Pebisnis Tak Yakin Target Produksi Minyak 2030 Tercapai, Ini Alasannya
Asosiasi Perusahaan Migas Nasional (Aspermigas) memperkirakan target produksi minyak 1 juta barel per hari (bopd) pada 2030 akan sulit tercapai. Hal itu merujuk pada kegiatan produksi minyak saat ini yang hanya mampu menahan penurunan alamiah dari lapangan tua.
Capaian minyak terangkut atau lifting minyak semester I 2023 masih berada di level 615.500 barel per hari (bph). Aspermigas menyebut sisa termin tujuh tahun tak cukup untuk mengejar target 1 juta barel pada 2030.
Ketua Komite Investasi Aspermigas Moshe Rizal mengatakan kondisi lapangan minyak dalam negeri sudah masuk dalam tahap mature, sehingga membutuhkan investasi tambahan untuk pengeboran minyak pada lapisan lebih dalam.
"Target 2030 untuk minyak saya rasa memang sulit karena produksinya tidak naik-naik," kata Moshe saat dihubungi lewat sambungan telepon pada Jumat (11/8).
Moshe menambahkan, ada dua langkah yang dapat mengerek capaian produksi migas ke depan, yakni memperbanyak kegiatan eksplorasi dan Enhance Oil Recovery (EOR). EOR merupakan metode peningkatan produksi minyak bumi dengan menginjeksikan sumber energi eksternal, seperti injeksi emisi karbon maupun injeksi uap ke dalam sumur yang ada.
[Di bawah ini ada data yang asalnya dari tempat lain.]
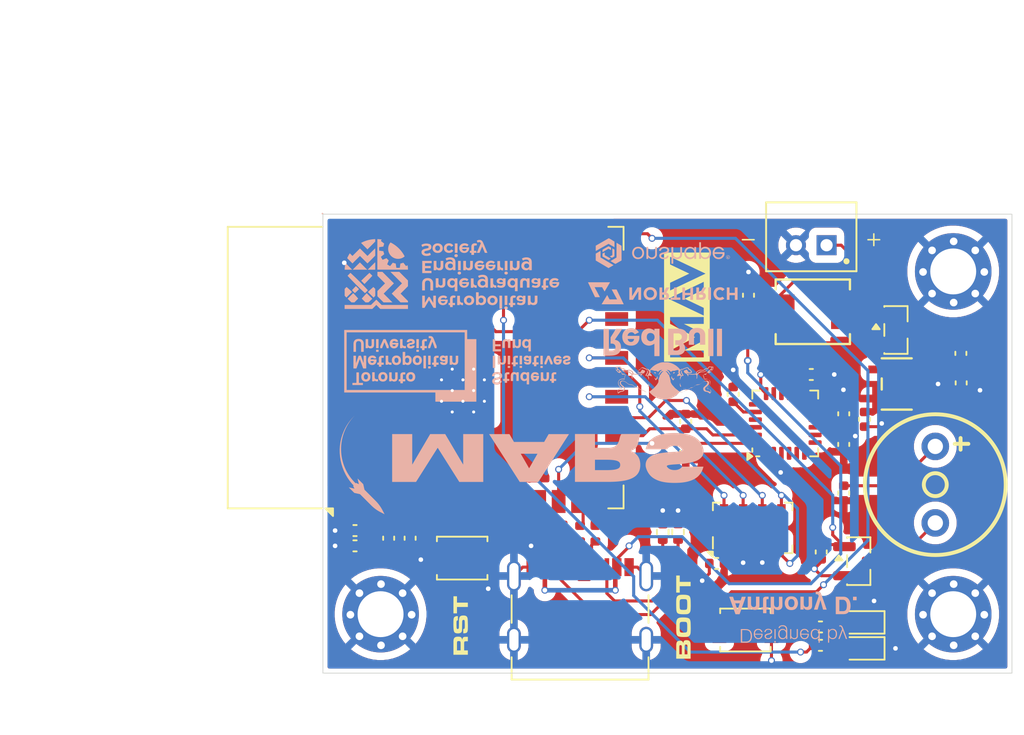
<source format=kicad_pcb>
(kicad_pcb
	(version 20241229)
	(generator "pcbnew")
	(generator_version "9.0")
	(general
		(thickness 1.6062)
		(legacy_teardrops no)
	)
	(paper "A4")
	(title_block
		(title "MARS F25 Board")
		(date "2025-11-07")
		(rev "v1.0.1")
		(company "Metropolitan Aerospace Rocket Society")
		(comment 1 "Author: Anthony Dalgliesh")
	)
	(layers
		(0 "F.Cu" mixed)
		(2 "B.Cu" mixed)
		(9 "F.Adhes" user "F.Adhesive")
		(11 "B.Adhes" user "B.Adhesive")
		(13 "F.Paste" user)
		(15 "B.Paste" user)
		(5 "F.SilkS" user "F.Silkscreen")
		(7 "B.SilkS" user "B.Silkscreen")
		(1 "F.Mask" user)
		(3 "B.Mask" user)
		(17 "Dwgs.User" user "User.Drawings")
		(19 "Cmts.User" user "User.Comments")
		(21 "Eco1.User" user "User.Eco1")
		(23 "Eco2.User" user "User.Eco2")
		(25 "Edge.Cuts" user)
		(27 "Margin" user)
		(31 "F.CrtYd" user "F.Courtyard")
		(29 "B.CrtYd" user "B.Courtyard")
		(35 "F.Fab" user)
		(33 "B.Fab" user)
		(39 "User.1" user)
		(41 "User.2" user)
		(43 "User.3" user)
		(45 "User.4" user)
		(47 "User.5" user)
		(49 "User.6" user)
		(51 "User.7" user)
		(53 "User.8" user)
		(55 "User.9" user)
	)
	(setup
		(stackup
			(layer "F.SilkS"
				(type "Top Silk Screen")
			)
			(layer "F.Paste"
				(type "Top Solder Paste")
			)
			(layer "F.Mask"
				(type "Top Solder Mask")
				(thickness 0.01)
			)
			(layer "F.Cu"
				(type "copper")
				(thickness 0.035)
			)
			(layer "dielectric 1"
				(type "core")
				(thickness 1.5162)
				(material "7628")
				(epsilon_r 4.4)
				(loss_tangent 0)
			)
			(layer "B.Cu"
				(type "copper")
				(thickness 0.035)
			)
			(layer "B.Mask"
				(type "Bottom Solder Mask")
				(thickness 0.01)
			)
			(layer "B.Paste"
				(type "Bottom Solder Paste")
			)
			(layer "B.SilkS"
				(type "Bottom Silk Screen")
			)
			(copper_finish "None")
			(dielectric_constraints no)
		)
		(pad_to_mask_clearance 0)
		(allow_soldermask_bridges_in_footprints no)
		(tenting front back)
		(pcbplotparams
			(layerselection 0x00000000_00000000_555555d5_55555550)
			(plot_on_all_layers_selection 0x00000000_00000000_00000000_00000000)
			(disableapertmacros no)
			(usegerberextensions no)
			(usegerberattributes yes)
			(usegerberadvancedattributes yes)
			(creategerberjobfile yes)
			(dashed_line_dash_ratio 12.000000)
			(dashed_line_gap_ratio 3.000000)
			(svgprecision 4)
			(plotframeref no)
			(mode 1)
			(useauxorigin no)
			(hpglpennumber 1)
			(hpglpenspeed 20)
			(hpglpendiameter 15.000000)
			(pdf_front_fp_property_popups yes)
			(pdf_back_fp_property_popups yes)
			(pdf_metadata yes)
			(pdf_single_document no)
			(dxfpolygonmode yes)
			(dxfimperialunits yes)
			(dxfusepcbnewfont yes)
			(psnegative no)
			(psa4output no)
			(plot_black_and_white yes)
			(sketchpadsonfab no)
			(plotpadnumbers no)
			(hidednponfab no)
			(sketchdnponfab yes)
			(crossoutdnponfab yes)
			(subtractmaskfromsilk no)
			(outputformat 5)
			(mirror no)
			(drillshape 0)
			(scaleselection 1)
			(outputdirectory "/Users/anth/Downloads/")
		)
	)
	(net 0 "")
	(net 1 "+3V3")
	(net 2 "Net-(U2-CPOUT)")
	(net 3 "Net-(U2-REGOUT)")
	(net 4 "BAT+")
	(net 5 "Net-(LS1-Pad1)")
	(net 6 "Net-(Q1-D)")
	(net 7 "/SDA")
	(net 8 "/SCL")
	(net 9 "unconnected-(U2-NC-Pad5)")
	(net 10 "unconnected-(U2-NC-Pad4)")
	(net 11 "unconnected-(U2-AUX_DA-Pad6)")
	(net 12 "unconnected-(U2-RESV-Pad22)")
	(net 13 "unconnected-(U2-NC-Pad17)")
	(net 14 "unconnected-(U2-NC-Pad3)")
	(net 15 "unconnected-(U2-RESV-Pad21)")
	(net 16 "unconnected-(U2-RESV-Pad19)")
	(net 17 "unconnected-(U2-NC-Pad14)")
	(net 18 "unconnected-(U2-AUX_CL-Pad7)")
	(net 19 "unconnected-(U2-NC-Pad16)")
	(net 20 "unconnected-(U2-NC-Pad15)")
	(net 21 "unconnected-(U2-NC-Pad2)")
	(net 22 "unconnected-(U2-INT-Pad12)")
	(net 23 "/MOSI")
	(net 24 "/ESP_EN")
	(net 25 "/ESP_IO0")
	(net 26 "Net-(Q2-S)")
	(net 27 "Net-(D1-A)")
	(net 28 "Net-(D2-A)")
	(net 29 "Net-(J4-CC1)")
	(net 30 "unconnected-(J4-SBU1-PadA8)")
	(net 31 "/VBUS")
	(net 32 "USB_D-")
	(net 33 "unconnected-(J4-SBU2-PadB8)")
	(net 34 "unconnected-(U5-NC-Pad4)")
	(net 35 "USB_D+")
	(net 36 "Net-(U5-EN)")
	(net 37 "unconnected-(U4-GPIO3-Pad15)")
	(net 38 "GND")
	(net 39 "Net-(J4-CC2)")
	(net 40 "/BUZZER")
	(net 41 "/LED")
	(net 42 "unconnected-(U4-GPIO48-Pad25)")
	(net 43 "unconnected-(U4-GPIO21-Pad23)")
	(net 44 "unconnected-(U4-GPIO47-Pad24)")
	(net 45 "unconnected-(U4-GPIO16-Pad9)")
	(net 46 "unconnected-(U4-GPIO41-Pad34)")
	(net 47 "unconnected-(U4-GPIO37*-Pad30)")
	(net 48 "unconnected-(U4-GPIO14-Pad22)")
	(net 49 "unconnected-(U4-GPIO36*-Pad29)")
	(net 50 "unconnected-(U4-GPIO15-Pad8)")
	(net 51 "unconnected-(U4-GPIO46-Pad16)")
	(net 52 "unconnected-(U4-RXD0{slash}U0RXD{slash}GPIO44-Pad36)")
	(net 53 "unconnected-(U4-GPIO35*-Pad28)")
	(net 54 "/SCK")
	(net 55 "unconnected-(U4-GPIO42-Pad35)")
	(net 56 "unconnected-(U4-TXD0{slash}U0TXD{slash}GPIO43-Pad37)")
	(net 57 "/CS")
	(net 58 "unconnected-(U4-GPIO4-Pad4)")
	(net 59 "unconnected-(U4-GPIO45-Pad26)")
	(net 60 "unconnected-(U4-GPIO5-Pad5)")
	(net 61 "unconnected-(U4-GPIO38-Pad31)")
	(net 62 "unconnected-(U4-GPIO7-Pad7)")
	(net 63 "/MISO")
	(net 64 "unconnected-(U4-GPIO17-Pad10)")
	(net 65 "unconnected-(U4-GPIO18-Pad11)")
	(net 66 "unconnected-(U4-GPIO2-Pad38)")
	(net 67 "unconnected-(U4-GPIO6-Pad6)")
	(net 68 "unconnected-(U4-GPIO1-Pad39)")
	(footprint "Capacitor_SMD:C_0402_1005Metric" (layer "F.Cu") (at 161.42 108.15 180))
	(footprint "Package_TO_SOT_SMD:SOT-23" (layer "F.Cu") (at 173.13 92.89))
	(footprint "Capacitor_SMD:C_0402_1005Metric" (layer "F.Cu") (at 177.37 94.42 90))
	(footprint "Capacitor_SMD:C_0402_1005Metric" (layer "F.Cu") (at 159.4 100.88 90))
	(footprint "Sensor_Motion:InvenSense_QFN-24_4x4mm_P0.5mm" (layer "F.Cu") (at 165.9 99 90))
	(footprint "Mount:hole" (layer "F.Cu") (at 139.5 111.5))
	(footprint "RF_Module:ESP32-S3-WROOM-1" (layer "F.Cu") (at 142.39 95.35 90))
	(footprint "B2B-PH-K-S:JST_B2B-PH-K-S" (layer "F.Cu") (at 167.6 86.8))
	(footprint "Resistor_SMD:R_0402_1005Metric" (layer "F.Cu") (at 158.9 106.090001 -90))
	(footprint "Connector_USB:USB_C_Receptacle_Palconn_UTC16-G" (layer "F.Cu") (at 152.5 110.9))
	(footprint "Capacitor_SMD:C_0402_1005Metric" (layer "F.Cu") (at 168.2 112.3))
	(footprint "Capacitor_SMD:C_0402_1005Metric" (layer "F.Cu") (at 137.8 106))
	(footprint "LED_SMD:LED_0603_1608Metric" (layer "F.Cu") (at 170.9 113.7 180))
	(footprint "Capacitor_SMD:C_0402_1005Metric" (layer "F.Cu") (at 177.39 96.35 90))
	(footprint "Capacitor_SMD:C_0402_1005Metric" (layer "F.Cu") (at 168.25 107.4 -90))
	(footprint "Capacitor_SMD:C_0402_1005Metric" (layer "F.Cu") (at 159.402235 98.866769 -90))
	(footprint "Diode:DIODE_SMB_2L_ONS" (layer "F.Cu") (at 167.7 91.7 180))
	(footprint "HNB09A03:HNB09A03" (layer "F.Cu") (at 175.7 103 -90))
	(footprint "Package_LGA:LGA-8_3x5mm_P1.25mm" (layer "F.Cu") (at 163.775 105.825 90))
	(footprint "Package_TO_SOT_SMD:SOT-23" (layer "F.Cu") (at 170.7 108))
	(footprint "Capacitor_SMD:C_0402_1005Metric" (layer "F.Cu") (at 169.719999 98.37 90))
	(footprint "Capacitor_SMD:C_0402_1005Metric" (layer "F.Cu") (at 168.2 113.5))
	(footprint "Button_Switch_SMD:SW_SPST_B3U-1000P" (layer "F.Cu") (at 144.8 107.8 180))
	(footprint "Mount:hole" (layer "F.Cu") (at 176.9 89.1))
	(footprint "Capacitor_SMD:C_0402_1005Metric" (layer "F.Cu") (at 140 106.5 -90))
	(footprint "Capacitor_SMD:C_0402_1005Metric" (layer "F.Cu") (at 163.5 90.62 -90))
	(footprint "Capacitor_SMD:C_0402_1005Metric" (layer "F.Cu") (at 141.4 106.5 -90))
	(footprint "LDO:SOT_RG1_DIO" (layer "F.Cu") (at 173.18 96.42 180))
	(footprint "Capacitor_SMD:C_0402_1005Metric" (layer "F.Cu") (at 171.08 98.73 90))
	(footprint "Capacitor_SMD:C_0402_1005Metric" (layer "F.Cu") (at 169.719999 103.55 90))
	(footprint "Capacitor_SMD:C_0402_1005Metric"
		(layer "F.Cu")
		(uuid "b1bb1aa5-21bb-4224-b41c-2232a1bb96c5")
		(at 169.719999 100.37 -90)
		(descr "Capacitor SMD 0402 (1005 Metric), square (rectangular) end terminal, IPC-7351 nominal, (Body size source: IPC-SM-782 page 76, https://www.pcb-3d.com/wordpress/wp-content/uploads/ipc-sm-782a_amendment_1_and_2.pdf), generated with kicad-footprint-generator")
		(tags "capacitor")
		(property "Reference" "C4"
			(at 0 -1.16 90)
			(layer "F.SilkS")
			(hide yes)
			(uuid "345eb09a-3fc6-4aa4-8a16-2d4e1d14f1b7")
			(effects
				(font
					(size 1 1)
					(thickness 0.15)
				)
			)
		)
		(property "Value" "10nF"
			(at 0 1.16 90)
			(layer "F.
... [1783336 chars truncated]
</source>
Lebih lanjut, kata Moshe industri hulu migas kini harus mengalihkan pengeboran minyak ke lapangan lepas pantai (offshore) yang membutuhkan biaya lebih tinggi dari pengeboran darat atau onshore. Dia berharap pemerintah juga turut peran kegiatan investasi hulu migas, terutama pada aktivitas eksplorasi.
"Pemerintah juga harus kucurkan uang di sektor hulu, tidak lagi bergantung pada sektor swasta," ujarnya.
Di sisi lain, SKK Migas juga mengakui beratnya target produksi minyak 1 juta barel per hari pada 2030 karena kinerja pengeboran yang belum maksimal saat ini. Hal itu tak terlepas dari salah satu aktivitas pengeboran yang lambat.
Indonesian Petroleum Association (IPA) menyoroti adanya kelangkaan dan tingginya biaya sewa rig atau alat pengeboran untuk kegiatan hulu migas di dalam negeri.
Kondisi tersebut berpotensi mengancam pencapaian target pengeboran sumur migas tahun ini yang diperkirakan tertahan di angka 864 sumur, lebih rendah dari target 991 sumur.
Vice President IPA Ronald Gunawan menjelaskan kondisi kekurangan bor di sektor hulu migas bermula saat mayoritas pelaku usaha mengurangi kegiatan pengeboran imbas krisis Pandemi Covid-19 yang melanda dunia pada 2020-2022.
Mayoritas perusahaan yang bergerak di penyewaan rig dan perusahaan yang memiliki rig mandiri saat itu mengendapkan alat pengeboran mereka di lokasi penyimpanan.
Ronald melanjutkan, gairah pengeboran hulu migas mulai timbul saat memasuki medio 2022 seiring adanya krisis energi di Eropa. Perburuan energi fosil secara gencar menimbulkan permintaan rig yang naik signifikasi. Angka permintaan lebih tinggi dari jumlah rig yang tersedia.
Fenomena kelangkaan rig sejatinya merupakan persoalan yang telah terjadi sejak awal tahun. SKK Migas melaporkan kebutuhan 150 rig untuk memenuhi target pengeboran 991 sumur pengembangan dan 57 sumur eksplorasi. Namun hingga April, SKK Migas baru menjamin ketersediaan 111 rig.
Secara rinci, Indonesia membutuhkan 111 rig sumur pengembangan dan 39 rig sumur eksplorasi, sehingga totalnya 150. Namun yang tersedia yakni 89 rig sumur pengembangan dan 22 rig sumur eksplorasi atau total 111. Dari total yang tersedia, 89 rig sumur pengembangan sudah dikontrak. Sedangkan 22 rig sumur eksplorasi dalam proses pengadaan.
Kepala Divisi Program dan Komunikasi SKK Migas Hudi Suryodipuro mengatakan pihaknya telah mengunci komitmen 20 rig untuk sumur eksplorasi dan masih ada 19 rig dalam proses pengadaan. Keterbatasan fasilitas rig tersebut ikut mengerek biaya sewa, terutama untuk rig pengeboran di wilayah migas offshore.